[llvm] [AMDGPU] Filter candidates of LiveRegOptimizer for profitable cases (PR #124624)

Wed Jan 29 00:48:32 PST 2025

================
@@ -125,8 +130,41 @@ class LiveRegOptimizer {
     return LK.first != TargetLoweringBase::TypeLegal;
   }
 
-  LiveRegOptimizer(Module &Mod, const GCNSubtarget &ST)
-      : Mod(Mod), DL(Mod.getDataLayout()), ST(ST),
+  // Filtering based on operation or its cost.
+  // If an operation incurs high enough cost or natively work on
+  // vector of illegal type, ie. v2i8, then it makes sense to try
+  // to avoid scalarizing across BB.
+  bool shouldReplaceBasedOnOp(Instruction *II) {
+    // Ignore pseudos
+    if (II->isDebugOrPseudoInst())
+      return false;
+
+    // Instruction Cost
+    const auto Cost = TTI.getInstructionCost(
+        II, TargetTransformInfo::TargetCostKind::TCK_SizeAndLatency);
+    LLVM_DEBUG(dbgs() << "shouldReplaceBasedOnOp: " << *II << " Cost=" << Cost
+                      << '\n';);
+    if (Cost >= 8)
+      return true;
+
+    // Intrinsics - assume they natively handle illegal type
+    if (dyn_cast<IntrinsicInst>(II))
+      return true;
+
+    // Stores
+    if (dyn_cast<StoreInst>(II))
+      return true;
+
+    // Shuffles
+    if (dyn_cast<ShuffleVectorInst>(II))
----------------
choikwa wrote:

I am mixed about what the ideal solution should be here and left it somewhat open-ended.
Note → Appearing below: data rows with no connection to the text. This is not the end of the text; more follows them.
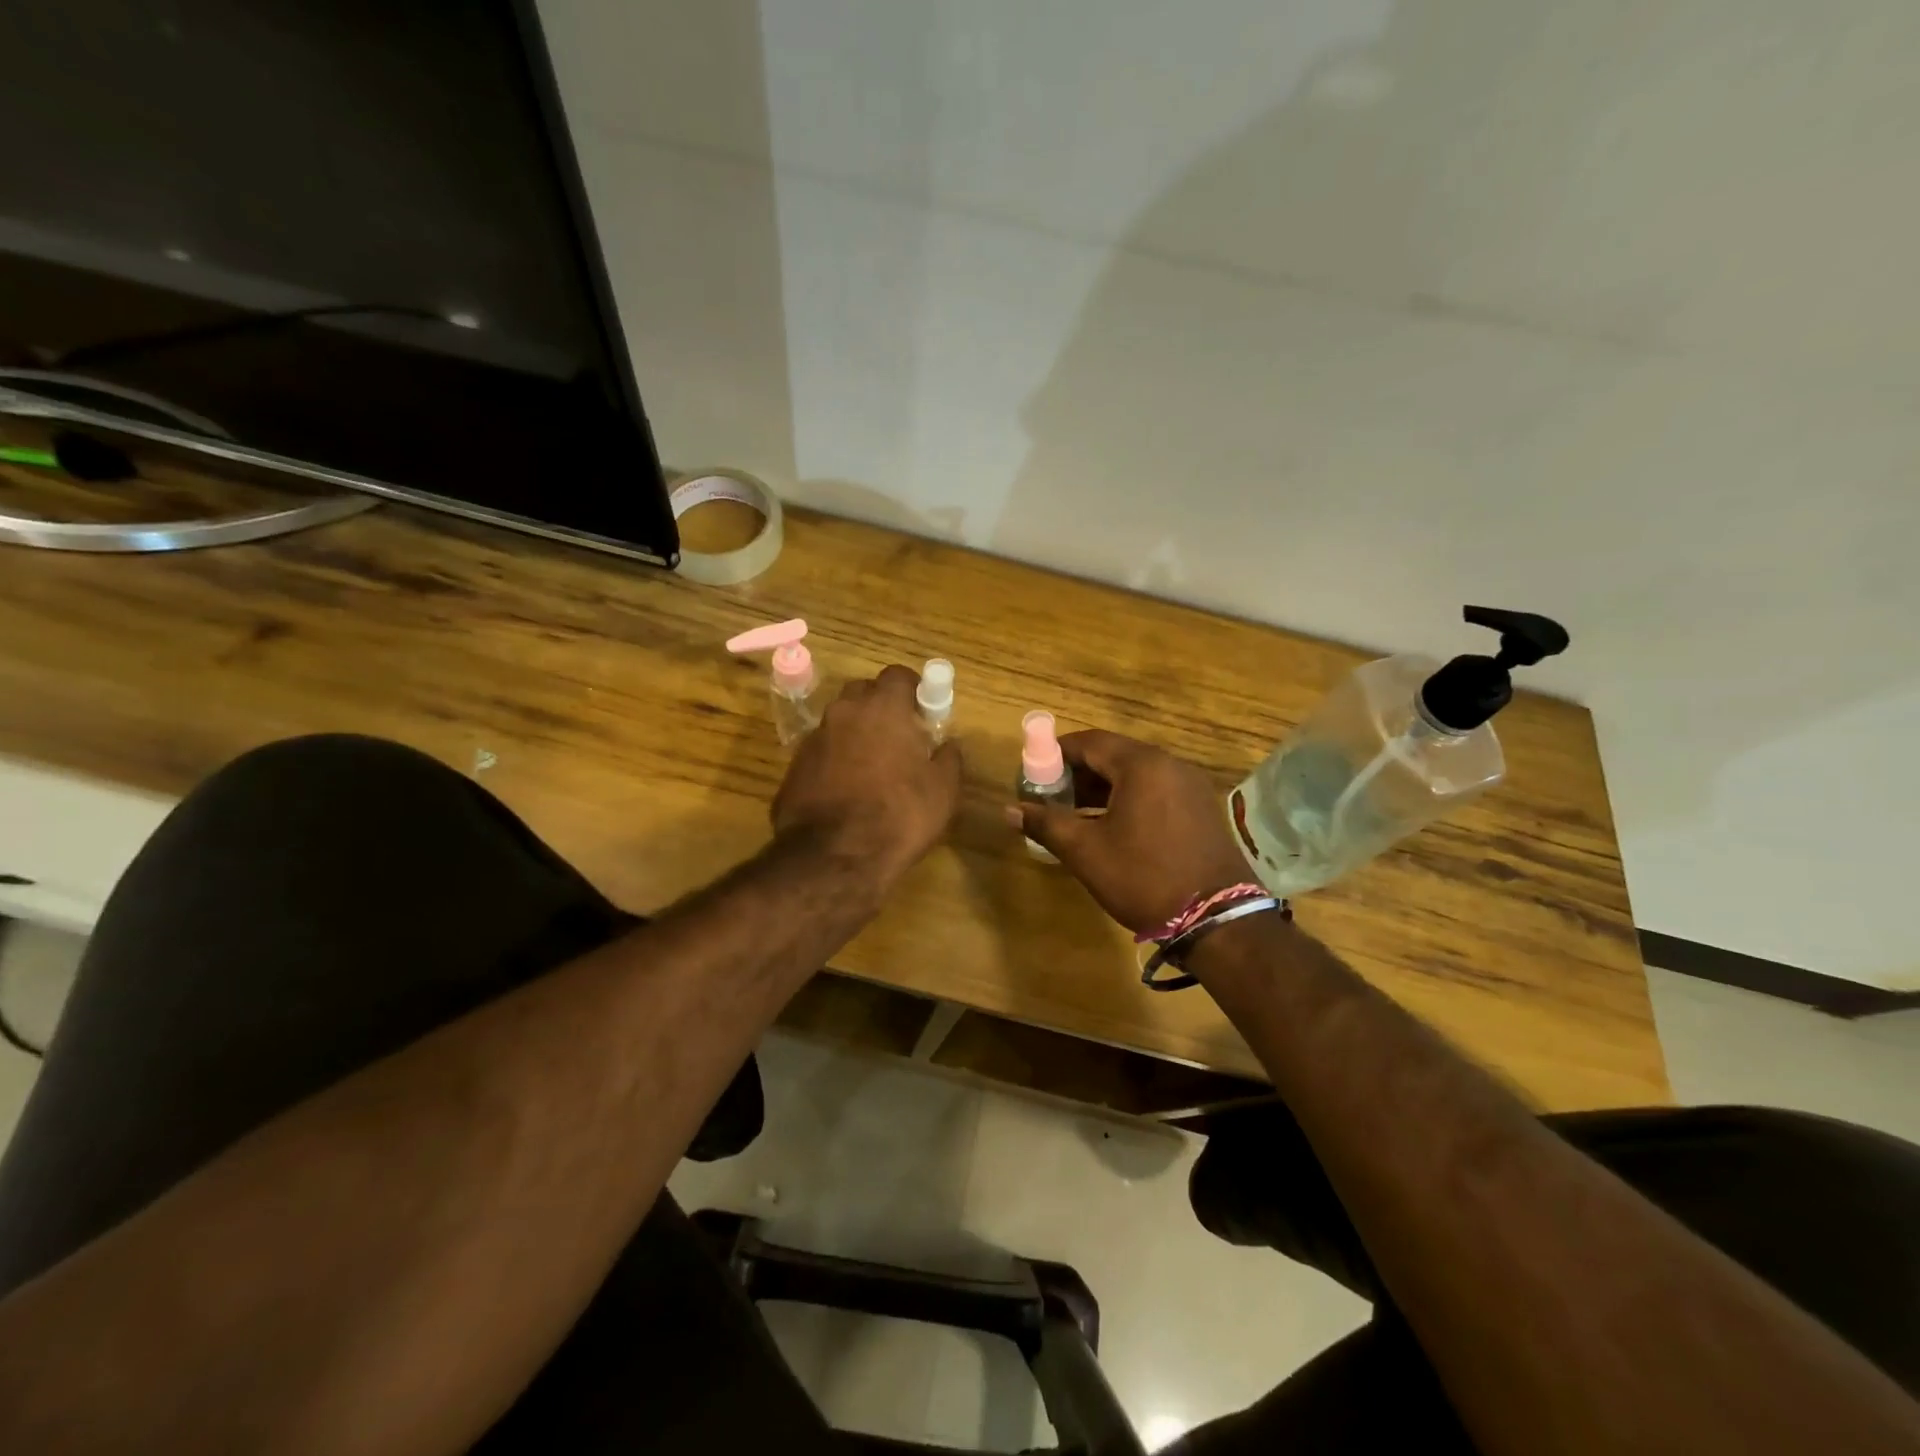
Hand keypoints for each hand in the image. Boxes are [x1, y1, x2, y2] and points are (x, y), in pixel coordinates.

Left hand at [773, 665, 962, 888]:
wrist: (834, 858)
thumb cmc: (899, 816)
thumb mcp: (943, 790)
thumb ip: (949, 758)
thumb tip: (948, 745)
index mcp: (882, 708)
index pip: (898, 675)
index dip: (914, 689)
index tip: (925, 711)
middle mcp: (844, 713)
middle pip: (864, 693)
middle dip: (882, 706)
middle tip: (901, 736)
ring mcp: (814, 739)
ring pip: (840, 722)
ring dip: (857, 734)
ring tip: (875, 767)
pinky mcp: (794, 768)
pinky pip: (823, 752)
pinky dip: (836, 760)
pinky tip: (848, 790)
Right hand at [1013, 731, 1250, 934]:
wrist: (1217, 919)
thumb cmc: (1144, 877)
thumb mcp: (1086, 851)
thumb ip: (1046, 823)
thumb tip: (1010, 810)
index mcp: (1141, 765)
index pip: (1088, 742)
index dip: (1055, 754)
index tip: (1032, 774)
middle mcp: (1169, 764)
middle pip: (1113, 755)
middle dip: (1077, 772)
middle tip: (1050, 797)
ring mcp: (1190, 785)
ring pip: (1135, 774)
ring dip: (1101, 787)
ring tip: (1073, 814)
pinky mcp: (1201, 808)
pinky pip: (1155, 790)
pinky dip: (1127, 798)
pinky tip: (1111, 826)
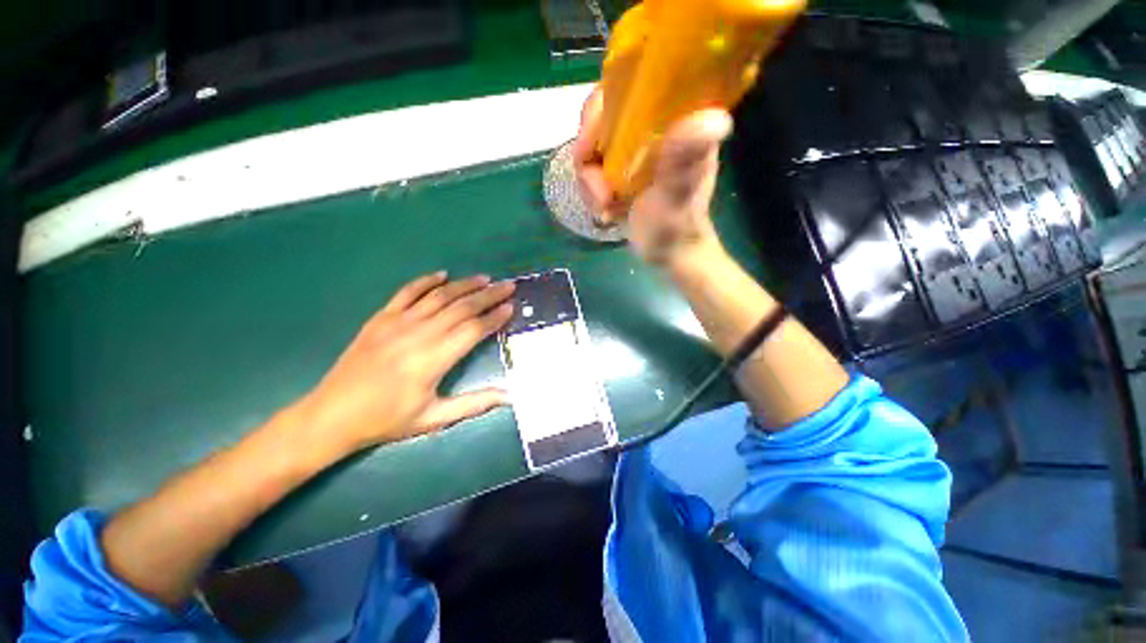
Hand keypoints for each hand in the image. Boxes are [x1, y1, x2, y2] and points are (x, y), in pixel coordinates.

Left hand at [296, 272, 514, 457]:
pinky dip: (426, 280)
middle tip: (508, 286)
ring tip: (485, 279)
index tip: (511, 307)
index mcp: (433, 360)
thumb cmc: (387, 419)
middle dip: (489, 295)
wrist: (331, 415)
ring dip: (465, 285)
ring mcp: (397, 323)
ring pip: (439, 296)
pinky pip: (407, 292)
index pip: (473, 330)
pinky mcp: (380, 318)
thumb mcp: (434, 418)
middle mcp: (419, 335)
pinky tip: (442, 274)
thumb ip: (475, 403)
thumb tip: (509, 397)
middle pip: (461, 308)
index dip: (495, 317)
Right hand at [572, 87, 733, 264]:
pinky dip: (591, 189)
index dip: (601, 109)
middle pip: (603, 117)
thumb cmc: (676, 227)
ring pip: (593, 146)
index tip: (589, 146)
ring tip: (603, 206)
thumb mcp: (678, 195)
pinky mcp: (623, 168)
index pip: (632, 86)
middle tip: (596, 189)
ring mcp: (635, 149)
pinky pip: (593, 167)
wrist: (668, 254)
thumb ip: (685, 161)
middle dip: (589, 155)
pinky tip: (605, 209)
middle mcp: (653, 127)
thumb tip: (717, 119)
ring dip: (589, 180)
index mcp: (676, 121)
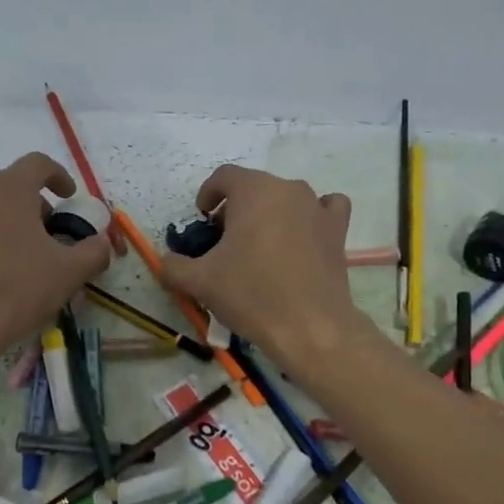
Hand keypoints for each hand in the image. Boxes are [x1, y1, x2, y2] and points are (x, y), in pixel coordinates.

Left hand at [0, 153, 111, 358]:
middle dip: (37, 205)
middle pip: (12, 185)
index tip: (70, 198)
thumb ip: (94, 251)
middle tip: (53, 234)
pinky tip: (0, 271)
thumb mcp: (70, 272)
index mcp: (9, 189)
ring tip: (27, 255)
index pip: (37, 164)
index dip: (59, 176)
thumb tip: (102, 243)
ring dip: (12, 222)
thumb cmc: (19, 288)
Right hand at [159, 164, 368, 380]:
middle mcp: (288, 189)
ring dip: (269, 213)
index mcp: (254, 191)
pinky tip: (302, 237)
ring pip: (286, 198)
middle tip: (225, 242)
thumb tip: (166, 261)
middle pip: (255, 187)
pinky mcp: (338, 230)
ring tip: (260, 245)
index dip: (208, 195)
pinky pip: (324, 209)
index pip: (224, 176)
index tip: (202, 220)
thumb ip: (173, 266)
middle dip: (236, 208)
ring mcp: (317, 207)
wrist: (309, 326)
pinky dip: (310, 217)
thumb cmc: (251, 294)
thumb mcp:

Correct me if I'm wrong but few things to consider are:
1) If operation is known to be scalarized, LRO shoehorning Values back into packed VGPR adds overhead.
2) While whitelisting to only packed ops would work, list may be exhaustive and/or,
3) It seems LRO has other effects such as splitting live range, which reduces RP for Insts however unintentional.

Should we err on the side of allowing more candidates for LRO?

https://github.com/llvm/llvm-project/pull/124624